Background: Alcohol misuse is more prevalent among military populations. Association between PTSD and heavy drinking have been reported in many studies. Most of the studies on alcohol use among military personnel are from US and UK. Aim of this study is to describe alcohol consumption patterns among military personnel in Sri Lanka, a country where the alcohol consumption among the general population are very different to that in US and UK.
Methods: Cross sectional study consisting of representative samples of Sri Lanka Navy Special Forces and regular forces deployed in combat areas continuously during a one year period was carried out. Data was collected using a self report questionnaire. Alcohol Use Disorder Identification Test (AUDIT) was used to assess alcohol consumption.

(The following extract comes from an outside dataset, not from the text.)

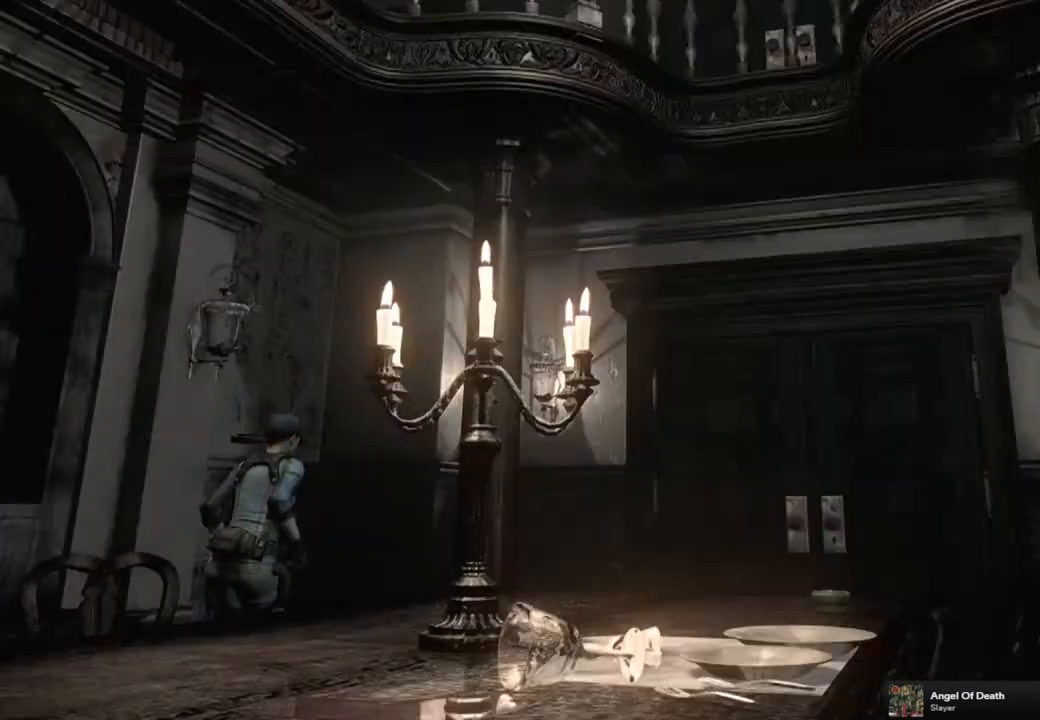
{"buttons": [], "left_stick": "down-right", "right_stick": "center", "events": []}
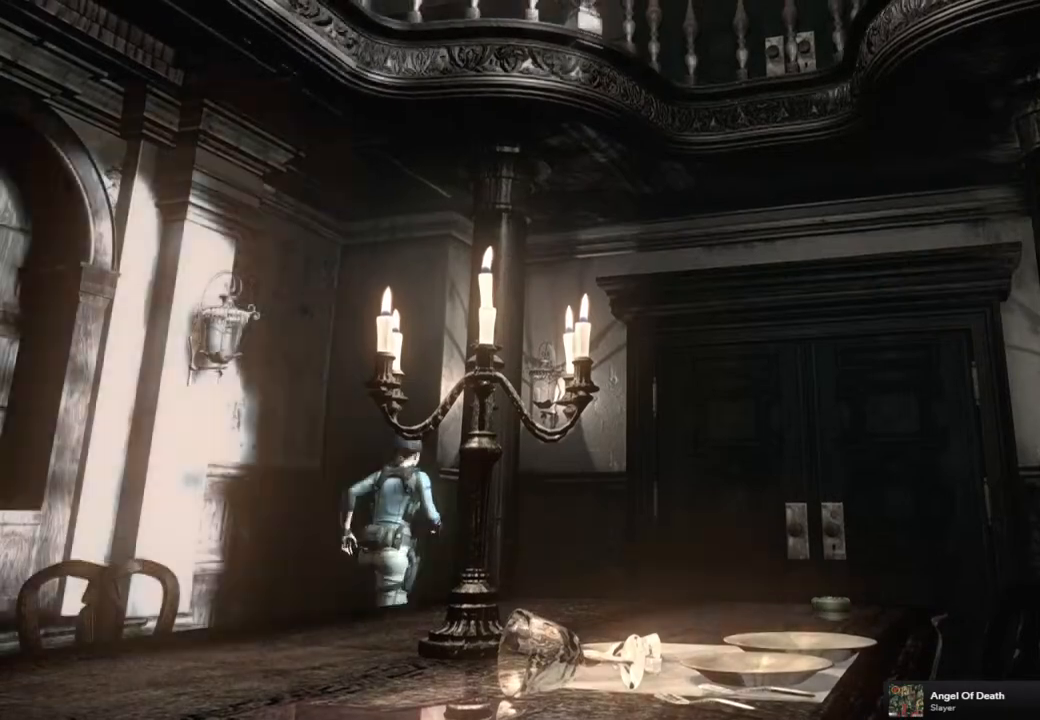
{"buttons": [], "left_stick": "right", "right_stick": "center", "events": [[317, "left_stick", "right"]]}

Results: Sample consisted of 259 Special Forces and 412 regular navy personnel. The median AUDIT score was 2.0 (interquartile range 6.0). Prevalence of current drinking was 71.2 %. Of the current users 54.81 % were infrequent users (frequency ≤ once a month) while 37.87 % of users consumed 2-4 times a month. Prevalence of hazardous drinking (AUDIT ≥ 8) was 16.69 % and binge drinking 14.01 %. Five (0.75 %) had AUDIT total ≥20. There was no significant difference between Special Forces and regular forces in hazardous drinking or binge drinking. Total AUDIT score ≥16 were associated with difficulty performing work.
Conclusions: High rates of hazardous drinking and binge drinking described among military personnel in US and UK were not seen among SLN personnel deployed in combat areas. This finding contrasts with previously reported association between combat exposure and hazardous alcohol use among military personnel. Alcohol use among military personnel may be significantly influenced by alcohol consumption patterns among the general population, access to alcohol and attitudes about alcohol use. Similar to findings from other countries, heavy alcohol use was associated with poorer psychological health and functional impairment.